More than a hundred years ago, the new county of Broward was forged around our city, and among the towns incorporated – like Hollywood and Pompano – was a place called Zona.
A place settled by a few dozen pioneering families from around the country, many of whom, curiously, helped build the Panama Canal.
A place then accessible only by boat and barge – yet the settlers were able to battle the fierce mosquitoes, dig up the fertile muck of the Everglades, build homesteads and raise 30 types of fruit and vegetables.
A place we now know as Davie.
Tony Salvino was quoted by writer Victoria Wagner in 1982, and his story is typical. His father came to Zona in 1914 and “bought 10 acres for $1,500.” Two years later, he brought the rest of the family. “We came by train to Jacksonville via the Illinois Central Railroad…. The following day, we took the Florida Coast Railroad to Fort Lauderdale. From there a boat carrying both passengers and freight ran to Zona.”
Another of the early families was that of Ed Viele, whose family home is preserved today behind the Old Davie School Museum at 6650 Griffin Rd. He told Wagner about the adventure of getting there: “We came by train to Fort Lauderdale and then by boat the rest of the way. Our furniture came by barge, and on the way the barge overturned. I remember seeing the furniture float here and there down New River. Most of it was ruined.”
Viele described the early lifestyle. “No matter what your occupation or profession had been previously, here you raised tomatoes, cucumber, broccoli, and took them by boat to Fort Lauderdale to be shipped north.”

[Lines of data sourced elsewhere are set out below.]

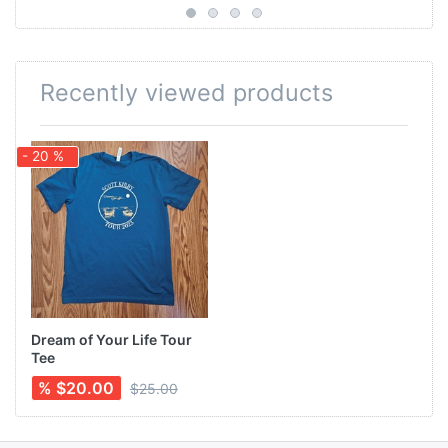
Recently viewed products
- 20 %
Dream of Your Life Tour
Tee
% $20.00
$25.00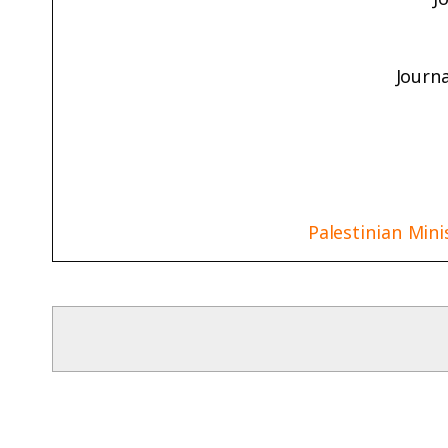
Journ
Palestinian Mini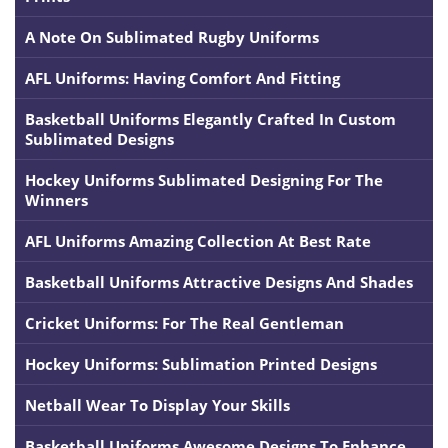
A Note On Sublimated Rugby Uniforms
AFL Uniforms: Having Comfort And Fitting
Basketball Uniforms Elegantly Crafted In Custom
Sublimated Designs
Hockey Uniforms Sublimated Designing For The
Winners
AFL Uniforms Amazing Collection At Best Rate
Basketball Uniforms Attractive Designs And Shades
Cricket Uniforms: For The Real Gentleman
Hockey Uniforms: Sublimation Printed Designs
Netball Wear To Display Your Skills
Basketball Uniforms Awesome Designs To Enhance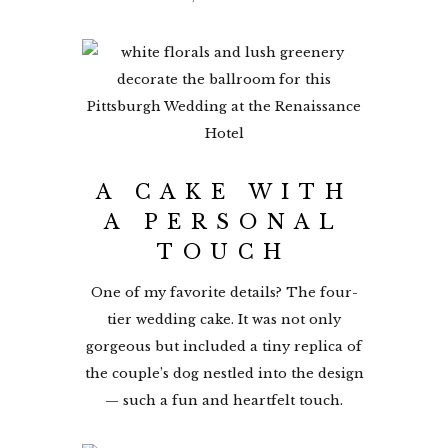
A CAKE WITH
A PERSONAL
TOUCH
One of my favorite details? The four-
tier wedding cake. It was not only
gorgeous but included a tiny replica of
the couple’s dog nestled into the design
— such a fun and heartfelt touch.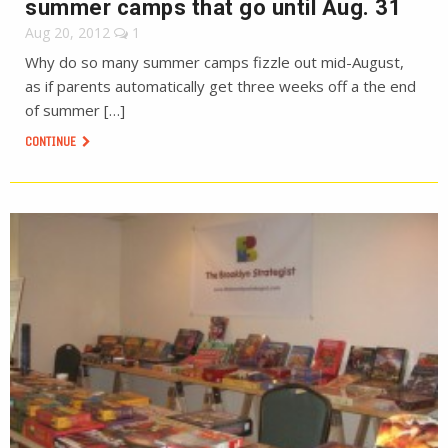
summer camps that go until Aug. 31
Aug 20, 2012
1
Why do so many summer camps fizzle out mid-August,
as if parents automatically get three weeks off a the end
of summer […]
CONTINUE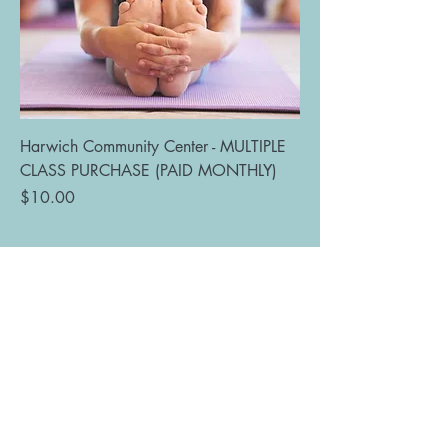
Harwich Community Center - MULTIPLE
CLASS PURCHASE (PAID MONTHLY)
Price
$10.00
Bit of Bliss Yoga
of Cape Cod
bitofblissyoga@outlook.com
(978) 500-2390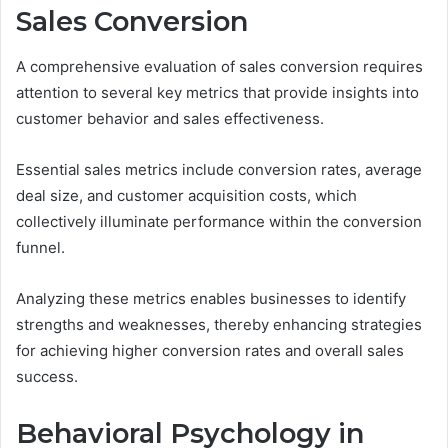
Sales Conversion
A comprehensive evaluation of sales conversion requires
attention to several key metrics that provide insights into
customer behavior and sales effectiveness.
Essential sales metrics include conversion rates, average
deal size, and customer acquisition costs, which
collectively illuminate performance within the conversion
funnel.
Analyzing these metrics enables businesses to identify
strengths and weaknesses, thereby enhancing strategies
for achieving higher conversion rates and overall sales
success.
Behavioral Psychology in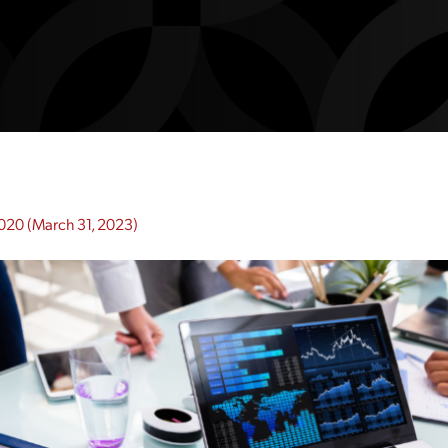
2020
(March 31, 2023)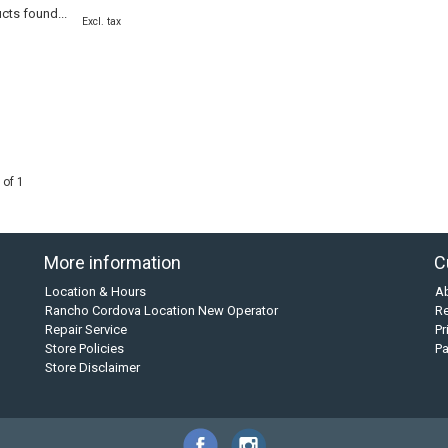
cts found...
Excl. tax
 of 1
More information
C
Location & Hours
A
Rancho Cordova Location New Operator
Re
Repair Service
Pr
Store Policies
P
Store Disclaimer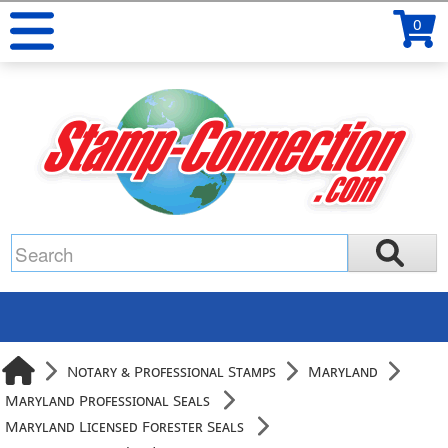
0
Notary & Professional Stamps
Maryland
Maryland Professional Seals
Maryland Licensed Forester Seals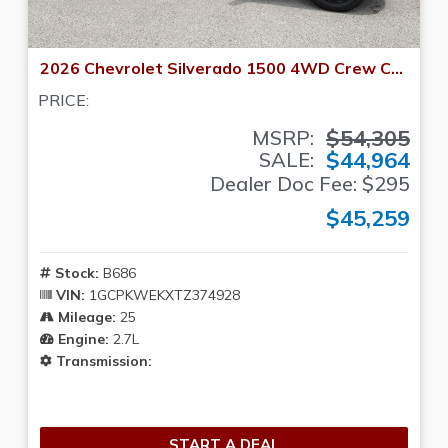
2026 Chevrolet Silverado 1500 4WD Crew Cab 147 RST
PRICE:
$54,305
MSRP:
$44,964
SALE:
Dealer Doc Fee: $295
$45,259
Stock:
B686
VIN:
1GCPKWEKXTZ374928
Mileage:
25
Engine:
2.7L
Transmission:
START A DEAL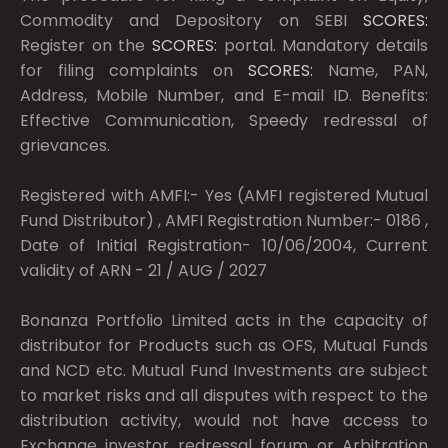
Commodity and Depository on SEBI
SCORES:
Register on the
SCORES:
portal. Mandatory details
for filing complaints on
SCORES:
Name, PAN,
Address, Mobile Number, and E-mail ID. Benefits:
Effective Communication, Speedy redressal of
grievances.
Registered with AMFI:- Yes (AMFI registered Mutual
Fund Distributor) , AMFI Registration Number:- 0186 ,
Date of Initial Registration- 10/06/2004, Current
validity of ARN - 21 / AUG / 2027
Bonanza Portfolio Limited acts in the capacity of
distributor for Products such as OFS, Mutual Funds
and NCD etc. Mutual Fund Investments are subject
to market risks and all disputes with respect to the
distribution activity, would not have access to
Exchange investor redressal forum or Arbitration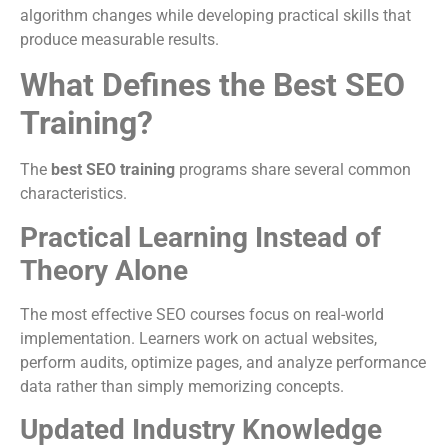
algorithm changes while developing practical skills that
produce measurable results.
What Defines the Best SEO
Training?
The
best SEO training
programs share several common
characteristics.
Practical Learning Instead of
Theory Alone
The most effective SEO courses focus on real-world
implementation. Learners work on actual websites,
perform audits, optimize pages, and analyze performance
data rather than simply memorizing concepts.
Updated Industry Knowledge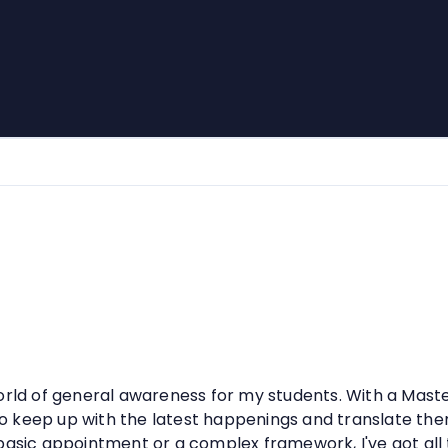
orld of general awareness for my students. With a Maste
n to keep up with the latest happenings and translate th
 basic appointment or a complex framework, I've got all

But what about these curious settlers from the Panama Canal Zone who named the place Zona? Were they asked to be there because of their “draining” experience? Were they here to do another dig?
Like so much left unsaid in other historical accounts, the answer is found in Wagner’s tract, entitled “The History of Davie and its Dilemma” and printed by Nova University (now NSU) in a simple 80-page binder.
“When the Canal was completed, the workers were approached by real estate salesmen from the Everglades Sugar and Land Company. Those who were gamblers at heart, and wanted to be farmers, bought the land sight unseen.” Those men organized the Zona Glades Company and named their new settlement Zona. “They were men of energy and initiative so, by 1913, about 30 varieties of crops were grown, from strawberries to cabbages,” Wagner reports.
Soon there was a need for schooling. Robert Parsell Davie, a developer who had assisted Gov. Napoleon Bonaparte Broward in draining swamplands, helped build a small school. For these and other services, citizens renamed the town after him. While some accounts date this at 1916, a Fort Lauderdale Sentinel article reports the local post office changed the name to Davie in 1914.
In 1918 a much bigger school – it offered four classrooms – opened its doors to 90 students. On the second floor, a meeting room served both the school and the community. “The Old Davie School” on Griffin Road – designed by architect August Geiger and built by the 3-year-old Broward County – is a now museum. It is our county’s oldest existing school building.
After R. P. Davie, the town’s identity was forged by a man whose name few know, but whose legacy is in Davie’s very fabric. In the 1930s Missouri cattleman James Bright brought in horses – not working mules, but thoroughbreds. He built Camelot Farms on Orange Drive where he bred and trained the horses. (Earlier, he had helped found Hialeah Race Track.)
It seemed that overnight a love affair began, and a new lifestyle sprouted. As the years went by, there was a proliferation of cowboy hats and boots, western gear, and eventually a rodeo. Even in the 1960s, you could see horses hitched up at the Western-style McDonald’s on Davie Road. Davie was “horse country.”
And still is, remarkably. The western culture has defied the odds, as much of the last half-century saw land for agriculture and cattle dwindle as the suburban population exploded. In 1970 Davie’s population stood at 5,859. That has leaped to over 100,000, a 95,000-person increase. And yet take a drive along Orange Drive, glance down sidestreets with their stables, or view the pastures that stretch to Flamingo Road. South Florida visitors used to cruising AIA are often astonished to see this “so close to Fort Lauderdale.”